• [Problem to solve]: All lines in the material below that hold "right" should be found and copied.

• [Information]:
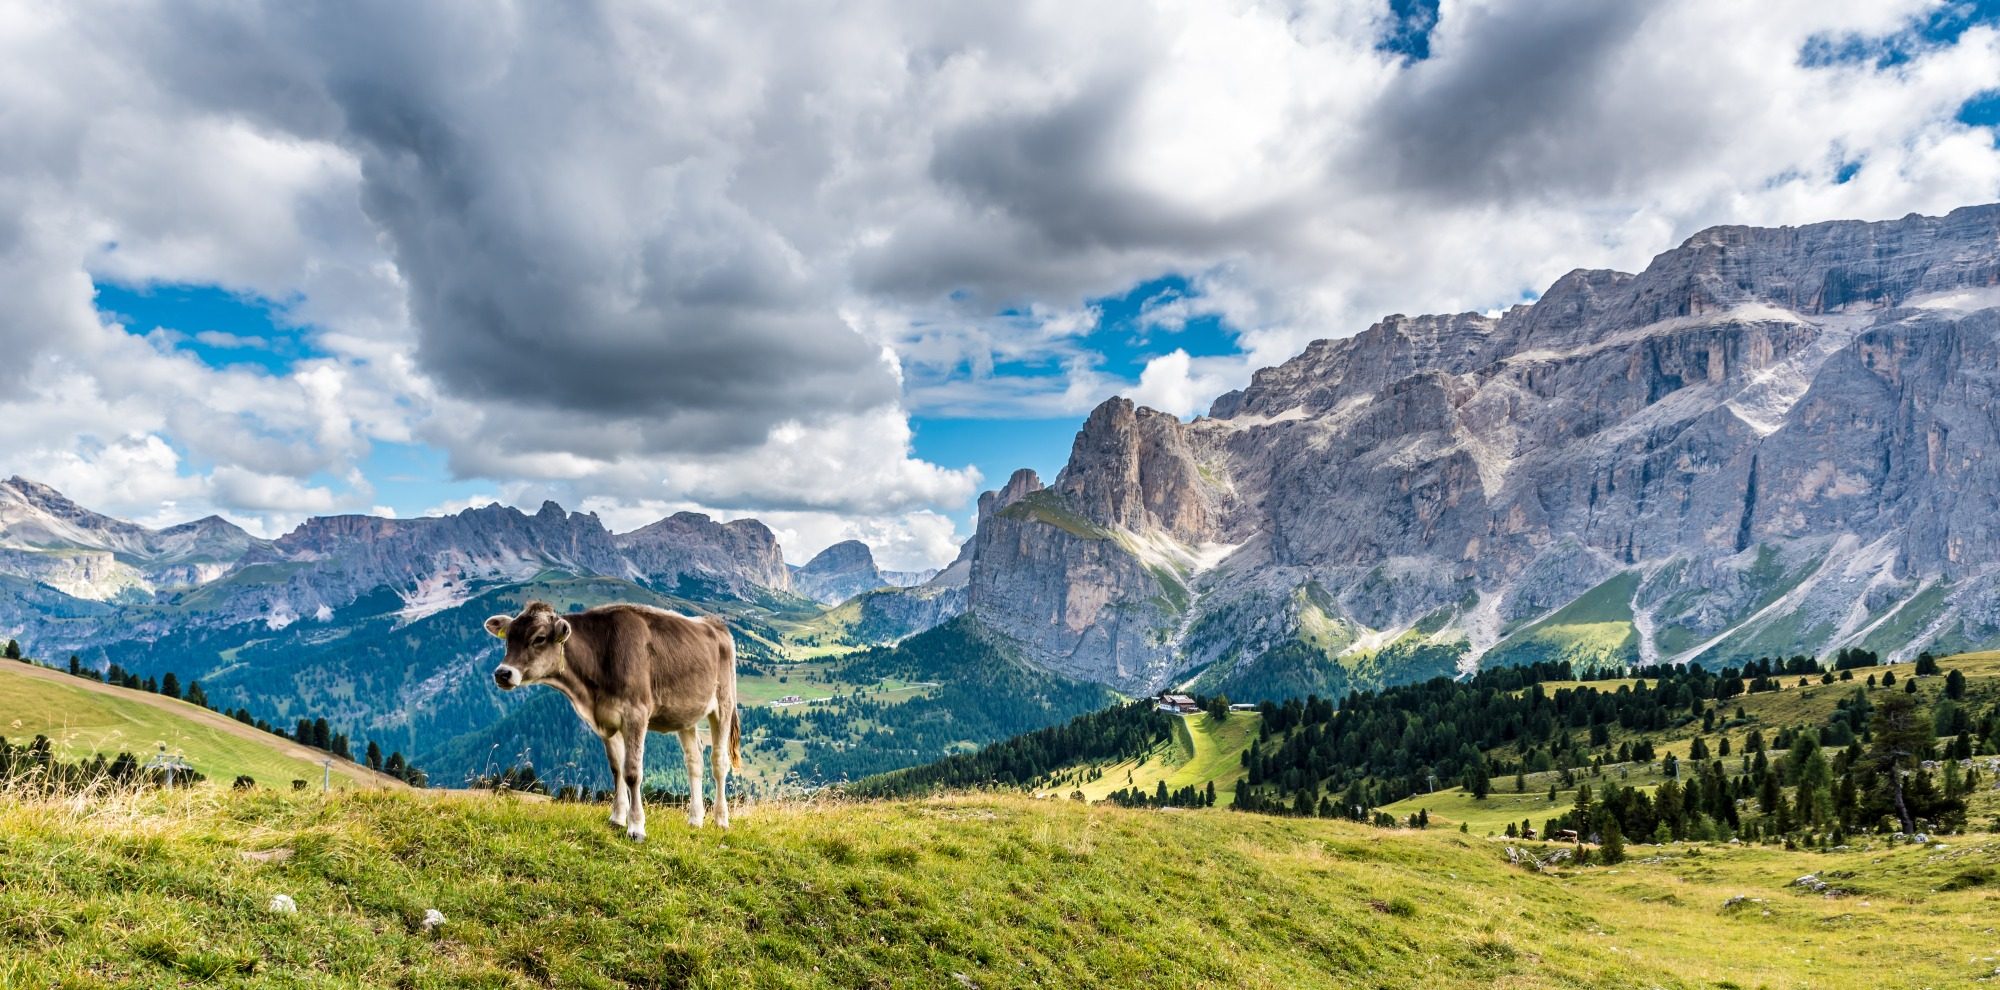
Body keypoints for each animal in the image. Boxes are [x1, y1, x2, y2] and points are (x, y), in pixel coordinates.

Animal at [485, 600, 740, 839]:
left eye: (539, 638)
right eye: (509, 637)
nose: (502, 673)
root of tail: (716, 625)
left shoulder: (636, 714)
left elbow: (632, 772)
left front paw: (636, 827)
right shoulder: (607, 720)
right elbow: (617, 769)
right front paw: (617, 818)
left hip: (723, 704)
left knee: (719, 762)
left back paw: (721, 821)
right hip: (685, 715)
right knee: (694, 761)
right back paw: (695, 820)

• [Output of the exercise]:
right eye: (509, 637)
right shoulder: (607, 720)
right elbow: (617, 769)
right front paw: (617, 818)
right hip: (685, 715)
right knee: (694, 761)
right back paw: (695, 820)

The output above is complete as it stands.